De keukenlampen deden koper en email blinken, wat haar ogen verblindde en haar hoofdpijn bezorgde. Sinah vulde de ketel en zette die op, nog steeds met haar geest in beroering.
Een droom. Ze noemde zichzelf Athanais - dat bewijst het. De naam van je moeder - die zag je op je geboortebewijs. Het zijn gewoon oude gegevens - deels van jou, deels uit Wycherly's geest. Morgen zal het allemaal over zijn.
Maar het was zo levendig... net zo levendig als de indrukken die ze door haar gave meekreeg.
Maar hoe kun je een geest hebben beroerd die eeuwen dood is?
En ook nog Maryland, dacht Sinah er met enige galgenhumor bij. Vergeet niet dat je geest naar Maryland werd gestuurd, niet naar West Virginia. Niet erg waarschijnlijk dat ze hier opduikt.
Het water kookte. Sinah zette een pot sterke pepermuntthee en probeerde rustig te worden terwijl deze trok. De niet aflatende vijandigheid die ze sinds haar komst naar Morton's Fork had ervaren zou genoeg zijn geweest om een stabielere geest dan de hare ooit was geweest onderuit te halen. Wat zij had meegemaakt was slechts een nachtmerrie, een zenuwbui. Die had iedereen. Als je daar meer in zag haalde je je waanzin op de hals.
Ze deed honing in haar thee en staarde er al roerend peinzend in. Een mooie kleur, en een smaak, sterk genoeg om dollekervel of ridderspoor te verhullen. Geef een man dit te drinken en hij zal slapen om nooit meer wakker te worden.
Sinah deinsde voor haar eigen gedachten terug en gooide haar kopje op de vloer stuk. De thee met honing maakte een stroperige plas op de plavuizen, die zich als bloed verspreidde.
Ik verlies mijn verstand. Dat weet ik. Wat ga ik worden?
Sinah onderdrukte een snik. In haar hart wist ze daar het antwoord al op. Wat ze ging worden? Iets van gekte, iets waanzinnigs.
Iets kwaadaardigs.
Evan had gezegd dat ze de camper in het veld konden zetten, net voorbij het tankstation van Bartholomew Asking, en ze hadden allemaal haast om zich in te richten voor het echt donker was. Dylan reed voorzichtig langs de chaos van autowrakken die voor het tankstation bijeen stonden. De andere drie liepen met zaklantaarns in de schemering vooruit om op kuilen te letten.

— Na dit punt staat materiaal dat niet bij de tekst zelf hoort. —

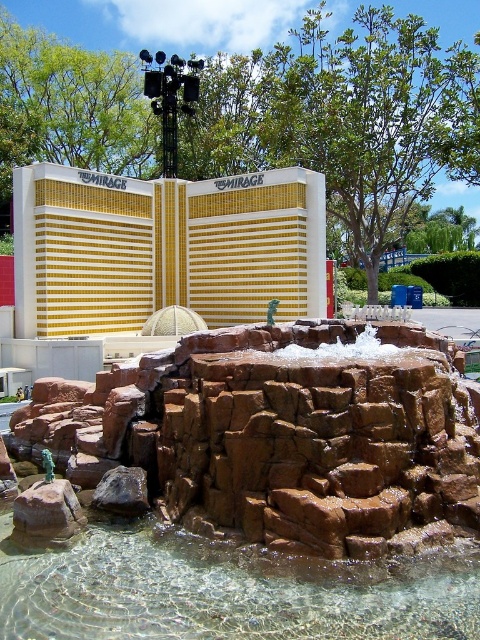
Question: Which object appears closest to the camera in this image?

Choices:
 (A) gold mosaic hotel at center
 (B) clear glass water at center

Answer: (B)

Question: Which object appears closest to the camera in this image?

Choices:
 (A) gold mosaic hotel at center
 (B) clear glass water at center

Answer: (B)

Question: Is gold mosaic hotel at center positioned behind clear glass water at center?

Choices:
 (A) no
 (B) yes

Answer: (B)

Question: Does gold mosaic hotel at center have a smaller size compared to clear glass water at center?

Choices:
 (A) no
 (B) yes

Answer: (A)

Question: Can you confirm if gold mosaic hotel at center is bigger than clear glass water at center?

Choices:
 (A) yes
 (B) no

Answer: (A)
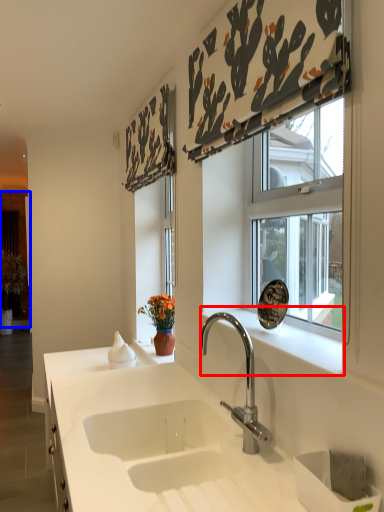
Question: Which of the following is the closest to the observer, window sill (highlighted by a red box) or screen door (highlighted by a blue box)?

Choices:
 (A) window sill
 (B) screen door

Answer: (A)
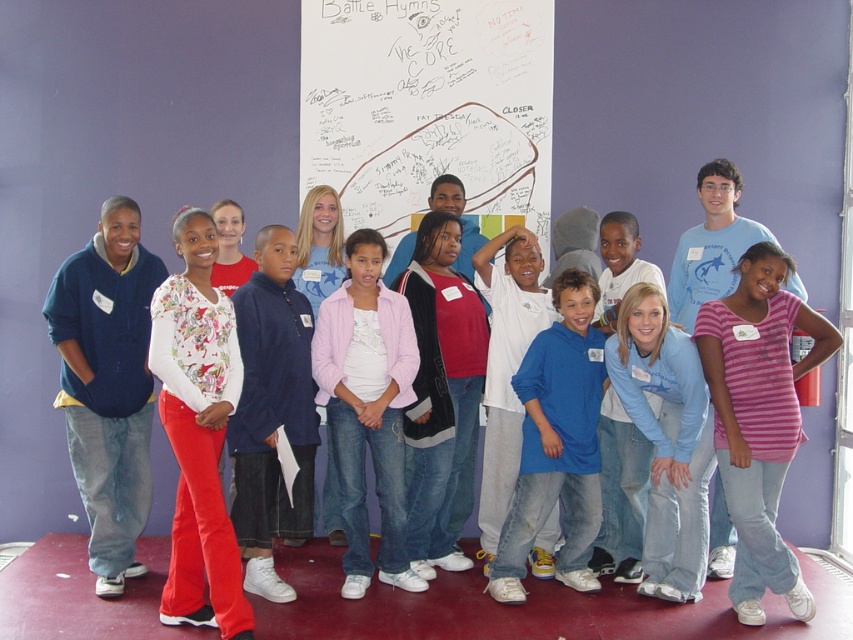
Question: Which object is the closest to the whiteboard at center?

'Hé, kijk daar eens!' zei Ninian, met zijn zaklantaarn naar rechts wijzend.
Hij bescheen een plek met verblindende, lippenstiftrode verf, hier net zo misplaatst als rozen op een gifstortbelt. Ze keken allemaal.
'Iets niet goed?' Dylan stopte en hing naar het rechterzijraam.
'Nee..' Ninian klonk niet zeker. 'Het is maar een wrak. Maar wat doet een Ferrari hier?'
Zelfs Truth, die de vertrouwdheid met automerknamen ontbeerde die mannen bijna aangeboren leek, kon zien dat het rode wrak dat zomaar tussen twee fraaie roestbakken was gezet ooit een fraaie sportwagen was geweest. Nu leek het of een reus de motorkap met een moker had bewerkt, en de voorruitlijst was volkomen verwrongen.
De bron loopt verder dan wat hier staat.